In practice, this means being able to tell a bunch of machines to generate images at the same time and have them sent right back to your controlling machine.

Diagram showing Master/slave architecture of the extension

Contributions and feedback are much appreciated!

Installation

DISCLAIMER - I do NOT recommend casual users use this yet unless you are okay with the possibility of severe instability

On the master instance:

Install the patch
Go to the "Extensions" tab and then swap to the "Install from URL" tab
Paste https://github.com/papuSpartan/stable-diffusion-webui-distributed.git into "URL for extension's git repository" and click install
Ensure that you have setup your COMMANDLINE_ARGS include the necessary info on your remote machines.
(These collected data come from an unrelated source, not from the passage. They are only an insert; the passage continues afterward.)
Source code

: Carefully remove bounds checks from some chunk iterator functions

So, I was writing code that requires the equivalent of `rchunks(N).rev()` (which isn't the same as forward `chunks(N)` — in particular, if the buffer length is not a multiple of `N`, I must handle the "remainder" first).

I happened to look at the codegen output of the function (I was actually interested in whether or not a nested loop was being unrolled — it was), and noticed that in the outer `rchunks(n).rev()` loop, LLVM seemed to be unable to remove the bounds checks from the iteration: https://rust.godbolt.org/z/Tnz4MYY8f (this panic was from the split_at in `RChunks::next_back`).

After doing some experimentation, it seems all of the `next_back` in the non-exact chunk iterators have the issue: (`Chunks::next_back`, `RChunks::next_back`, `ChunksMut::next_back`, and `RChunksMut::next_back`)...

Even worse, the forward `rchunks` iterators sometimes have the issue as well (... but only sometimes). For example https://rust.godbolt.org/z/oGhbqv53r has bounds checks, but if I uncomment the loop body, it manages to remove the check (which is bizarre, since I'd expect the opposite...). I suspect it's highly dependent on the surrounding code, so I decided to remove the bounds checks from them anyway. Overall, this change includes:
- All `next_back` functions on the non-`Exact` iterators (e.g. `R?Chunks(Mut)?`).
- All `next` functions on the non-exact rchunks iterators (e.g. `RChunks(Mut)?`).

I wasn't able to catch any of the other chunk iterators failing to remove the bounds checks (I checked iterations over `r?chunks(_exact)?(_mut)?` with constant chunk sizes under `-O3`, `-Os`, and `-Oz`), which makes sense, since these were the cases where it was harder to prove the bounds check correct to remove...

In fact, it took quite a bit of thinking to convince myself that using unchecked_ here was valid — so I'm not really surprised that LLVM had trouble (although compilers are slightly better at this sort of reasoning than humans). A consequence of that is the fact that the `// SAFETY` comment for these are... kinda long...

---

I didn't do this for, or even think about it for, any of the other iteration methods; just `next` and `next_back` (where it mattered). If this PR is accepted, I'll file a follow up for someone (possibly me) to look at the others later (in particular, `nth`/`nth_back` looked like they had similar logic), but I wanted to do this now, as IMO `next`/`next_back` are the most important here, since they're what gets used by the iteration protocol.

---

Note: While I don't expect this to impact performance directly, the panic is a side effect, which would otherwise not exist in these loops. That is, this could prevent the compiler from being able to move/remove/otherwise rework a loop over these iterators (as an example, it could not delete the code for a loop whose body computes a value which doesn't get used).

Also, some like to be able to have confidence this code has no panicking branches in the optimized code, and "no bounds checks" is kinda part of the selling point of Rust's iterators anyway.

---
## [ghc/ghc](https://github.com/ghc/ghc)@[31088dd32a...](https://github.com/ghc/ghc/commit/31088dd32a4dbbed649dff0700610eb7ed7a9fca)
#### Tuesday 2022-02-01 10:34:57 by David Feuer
Ex:

set COMMANDLINE_ARGS=--distributed-remotes laptop:192.168.1.3:7860 argon:fake.local:7860 --distributed-skip-verify-remotes --distributed-remotes-autosave

On each slave instance:

enable the api by passing --api and ensure it is listening by using --listen
ensure all of the models, scripts, and whatever else you think you might request from the master is present
if you want to sync models and etc. between a huge amount of nodes you might want to use something like rsync or winscp

Usage Notes

If benchmarking fails, just delete the workers.json file generated in the extension folder and try again.
You need to have all of the workers you plan to use connected when benchmarking for things to work properly (will be fixed later).

Command-line arguments

--distributed-remotes Enter n pairs of sockets corresponding to remote workers in the form name:address:port
--distributed-skip-verify-remotes Disable verification of remote worker TLS certificates (useful for if you are using self-signed certs like with auto tls-https)
--distributed-remotes-autosave Enable auto-saving of remote worker generations --distributed-debug Enable debug information

How it works

Say you want to generate 12 images and you hit the generate button on the master instance:

If there is no workers.json file, it will benchmark every machine(worker) and save that information to workers.json
Assume we have 3 workers, with each worker measured to run at ~20ipm. Images will be split equally among them.
The master instance (the UI you are looking at) will begin generating its portion of the images(4) like it would if you had set the batch_size slider to 4 normally
Once the 4 images are done and the image viewer appears, the extension will start adding all of the images received from the remote machines to the gallery.
Profit?

That was the simple case though, step 2 gets much more complicated if the machines' compute speeds and/or memory sizes are much different. For example, a setup which utilizes 3 distinct workers that operate at 5, 15, and 20 ipm each would have the following job assignment if the master instance requests 12 images:

After job optimization, job layout is the following:
worker 'master' - 8 images
worker 'laptop' - 12 images
worker 'argon' - 3 images

The reason it works like this is the following:

'laptop' is the fastest real-time worker at 20 ipm so it (initially) gets dealt an equal share of 4 images
both of the other workers are considered 'complementary' workers because they cannot keep up with 'laptop' enough*
because of my goal for this extension, both 'complementary' workers will calculate how much, in addition, they can make in the time that 'laptop' will take to make the main 12.